If you’ve been paying any attention at all to recent advances in materials science, then you’ve probably heard about graphene. The first two-dimensional material ever discovered, it’s been hailed as a ‘miracle material’ because of its uniquely useful properties. Graphene could end up in new smartphones, tablets and even next-generation rockets.
However, until recently, it’s been difficult to manufacture in large quantities – but that may be about to change. New techniques have allowed graphene manufacturing to move into the mainstream, and it’s likely that graphene will be everywhere in the next 20 years.
What is Graphene?
Put simply, graphene is a one-atom-thick layer of Carbon arranged in a lattice – a honeycomb-like grid. It was discovered in 2002 at the University of Manchester in the UK by André Geim and Konstantin Novoselov, who received a Nobel Prize for their work in 2010. Because it’s only one atom thick, it is effectively a two-dimensional material – you can’t get any thinner than a single layer of atoms! (It’s just 0.33 nanometres high, and one gram can cover an entire football pitch.) What makes graphene truly interesting is that it has the potential to be used in many, many future technologies.

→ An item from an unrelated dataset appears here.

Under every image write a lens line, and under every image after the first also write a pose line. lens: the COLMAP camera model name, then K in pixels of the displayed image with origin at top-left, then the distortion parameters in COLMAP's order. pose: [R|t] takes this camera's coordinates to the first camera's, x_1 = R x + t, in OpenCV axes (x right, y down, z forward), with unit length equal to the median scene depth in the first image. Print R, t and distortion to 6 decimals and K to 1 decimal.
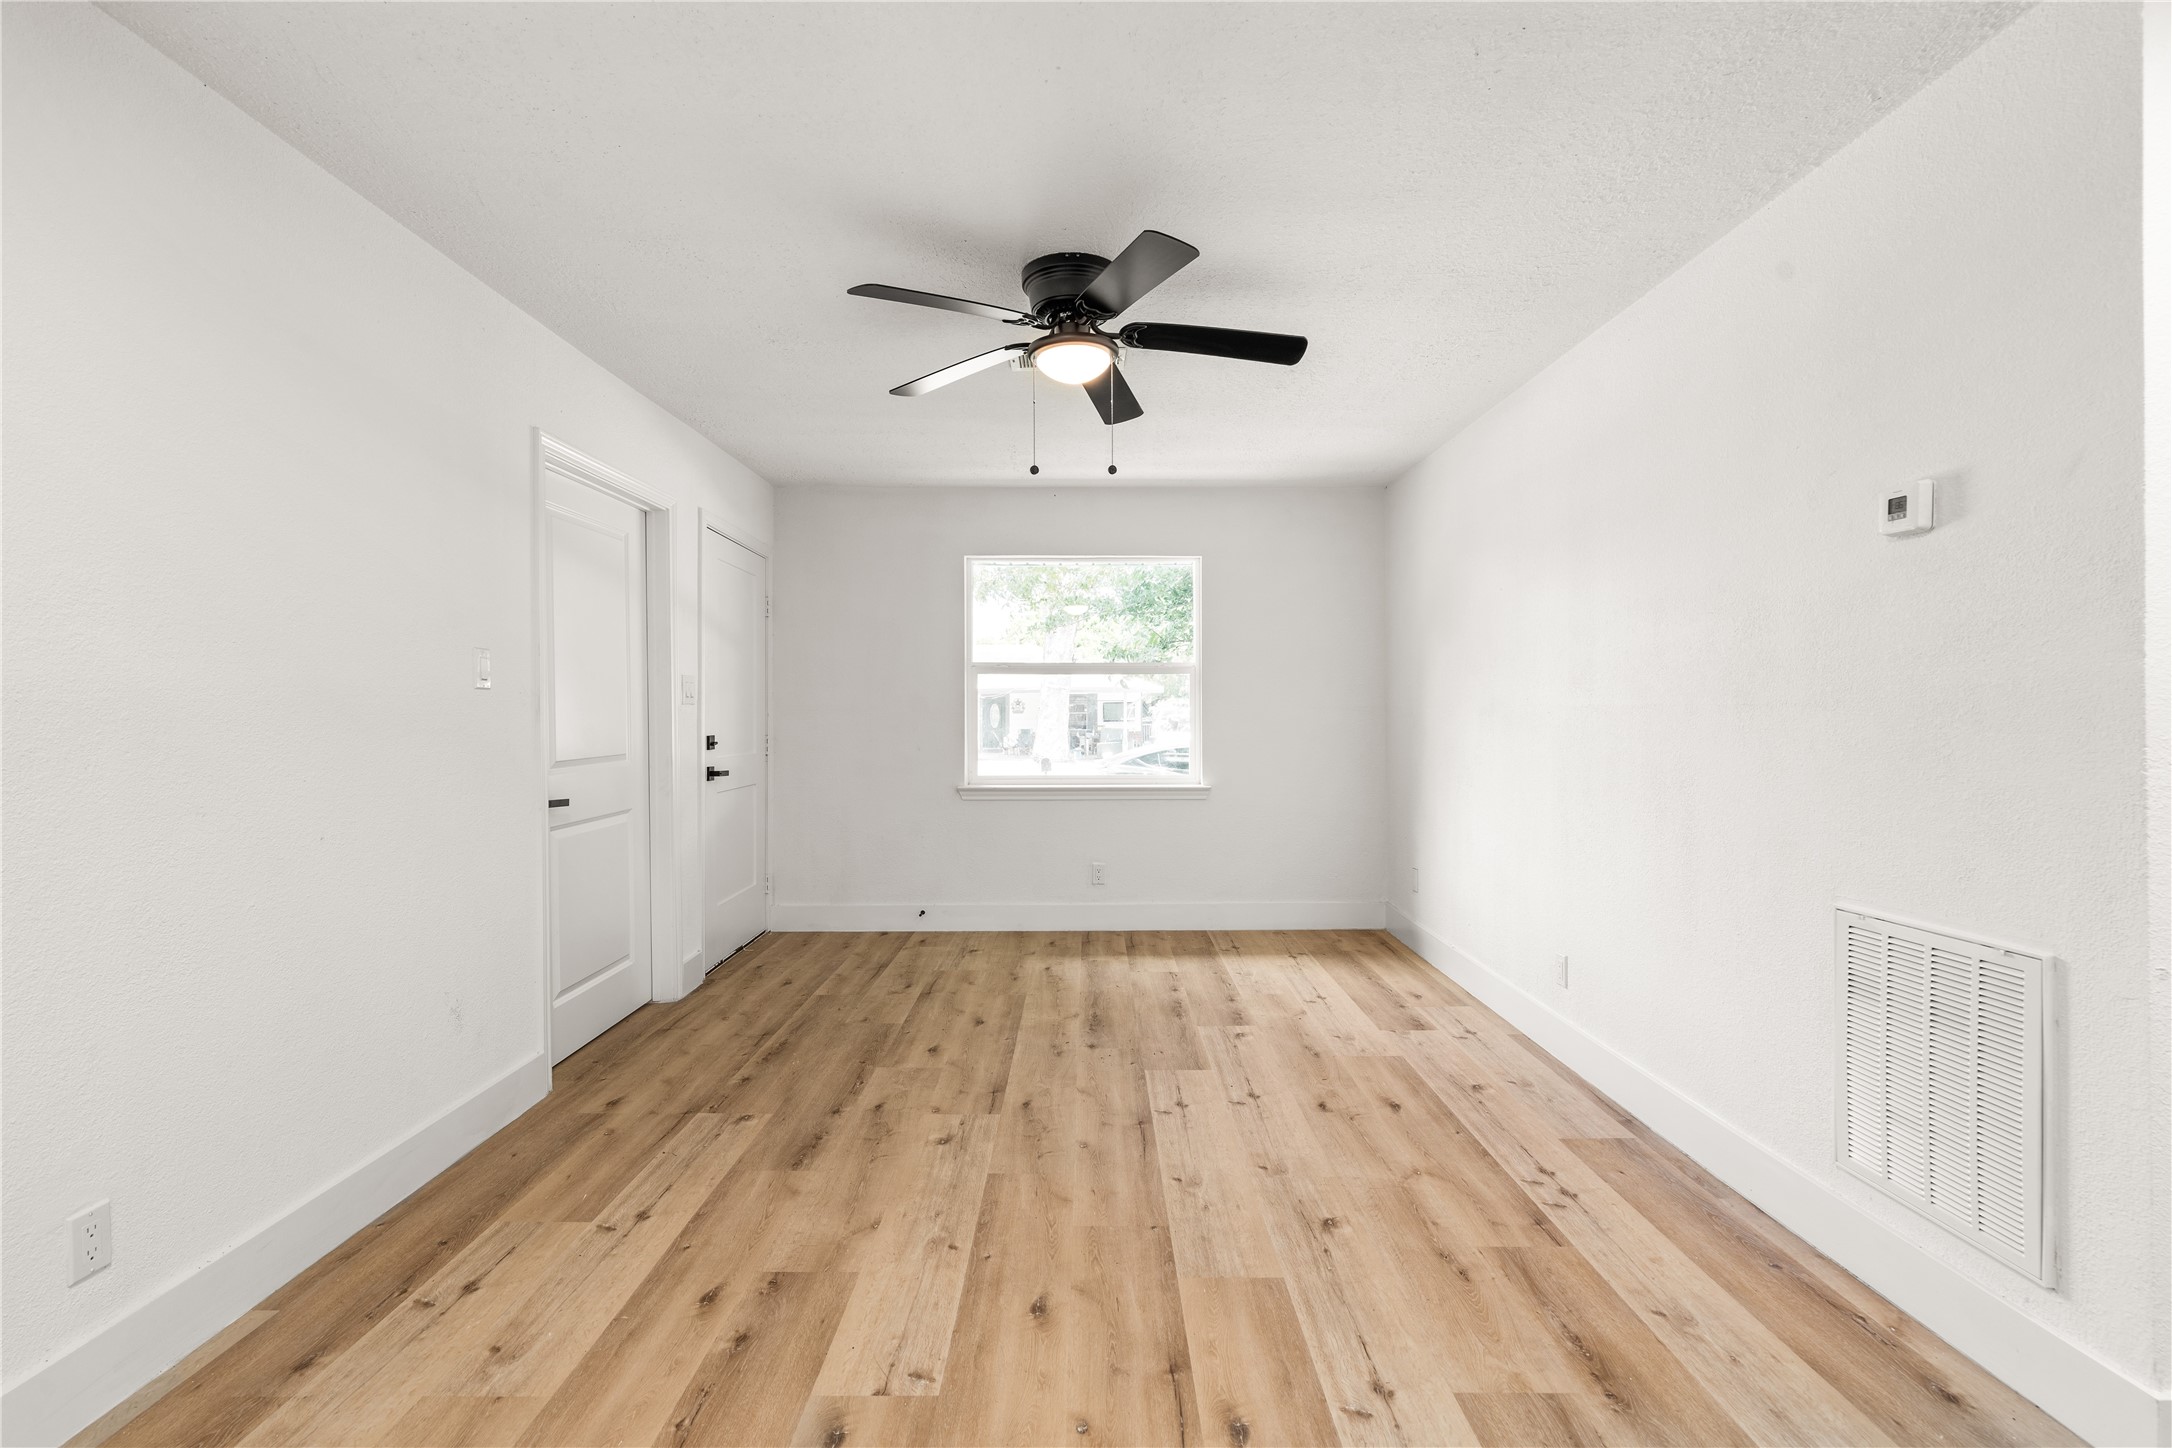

For example, graphene is an excellent electrical and thermal conductor – more so than copper, and 1000 times more so than silicon. It’s also harder than diamond, 300 times stronger than steel, and can stretch up to 20% of its individual length.
Because of its thinness, it may herald a new wave of flexible devices embedded almost anywhere, from clothes to windows to walls. It also paves the way for fast and cheap DNA sequencing and improved biosensors, and it is also hoped to help advance therapies and diagnostics for a range of diseases. It’s also likely to make solar cells more efficient and cheaper to produce, as well as improving the performance of batteries, supercapacitors and fuel cells.
The Graphene Timeline
Historically, discoveries take around 40 years to go from being part of lab work to being used in commercial endeavors. However, graphene has only been around for 12 years – and already it’s being touted as the next revolutionary technology.
2002: Graphene is discovered when a physics professor and his students pull tiny shavings of graphite off some discarded Scotch tape and look at it under a microscope.
2004: Its principal inventor demonstrates that graphene can be used to conduct electricity.
2010: The material wins its inventors the Nobel Prize in physics.
2014: The New Yorker warns that much of the celebration of graphene is “hype,” as the product is still too expensive and untamed to be useful – but also says that it “may be the most remarkable substance ever recorded”.
2015: Graphene is in tests for night vision, artificial muscles, search and rescue robots, bullet-proof gear, super-efficient electric cars, cancer treatments, biosensors to look for toxins in food and medicine, and many other applications.
It’s important to note (see the New Yorker’s warning) that all the issues with graphene still haven’t been worked out; the very properties that make it so useful also make it difficult to deal with. For example, the high conductivity makes it very hard to govern the flow of electricity across the material, and turning the flow on and off remains elusive. A lot of work remains to be done by research scientists and electronics technicians to master the material.
One issue with graphene is that it’s difficult to manufacture, at least in a way that makes it useful to scale up for commercial use. Yet the first pilot plant in Australia has just opened, run by a company called Imagine IM, which is planned to produce enough graphene for a conductive geotextile made by Victoria-based Geofabrics that is planned to be launched in Australia in 2016, and for other products that are also in R&D. The plant should produce up to 10 tonnes of graphene per year.
The global market for graphene products is estimated to reach US$1.3 billion by 2023, and in 2018, US$100 million of graphene will be sold for use in a variety of commercial products. Since the geosynthetic industry is expected to generate US$16 billion per year in global sales by the end of 2018, growing at 10% per annum, it’s clear that being able to manufacture graphene at a large scale is crucially important to being able to fulfil these predictions.